Thank you for the deep dive into inner workings of btrfs. Back when we implemented VM manager we indeed wanted to provide vdisk redundancy via btrfs raid1 profile. Our early testing showed a very obvious performance hit with a COW vdisk vs. NoCOW. This was circa 2016/2017? and we were aware of the discussion and patch set that ultimately arose. Actually my assumption was that btrfs metadata would keep track of which chunks were successfully committed to storage - apparently this is not the case? Also it has always bugged me that btrfs would not maintain checksums across NoCOW chunks. I can't think of a logical reason why this decision would be made in the code. edit: I guess to avoid read/modify/write.

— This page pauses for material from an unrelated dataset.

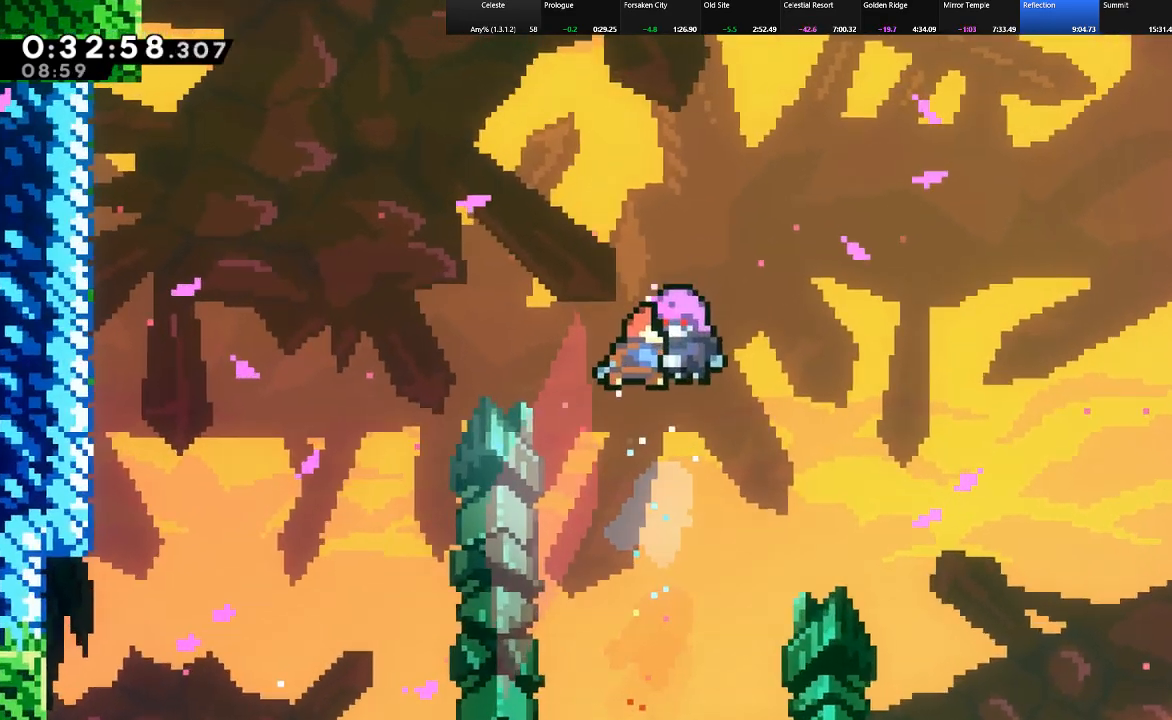
{"keys": [], "events": [[83, "z", "up"], [133, "z", "down"], [183, "z", "up"], [283, "z", "down"], [317, "z", "up"], [417, "z", "down"], [467, "z", "up"]]}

Sure, we can change the default to COW for the domains share. I think your testing shows that best performance in this case happens when vdisk files are also pre-allocated correct? Also, changing the default will have no effect on an existing domains share. To get rid of existing NoCOW flags, one must empty the domains share, delete it, and then recreate it.
Moving forward into Unraid 6.11 we plan to introduce a "LVM" pool type of up to 3 mirrored devices. This will be used to create logical volumes to be used as vdisks in VM's. This should provide near bare-metal storage performance since we bypass completely any intermediate file system where vdisk (loopback) files are stored.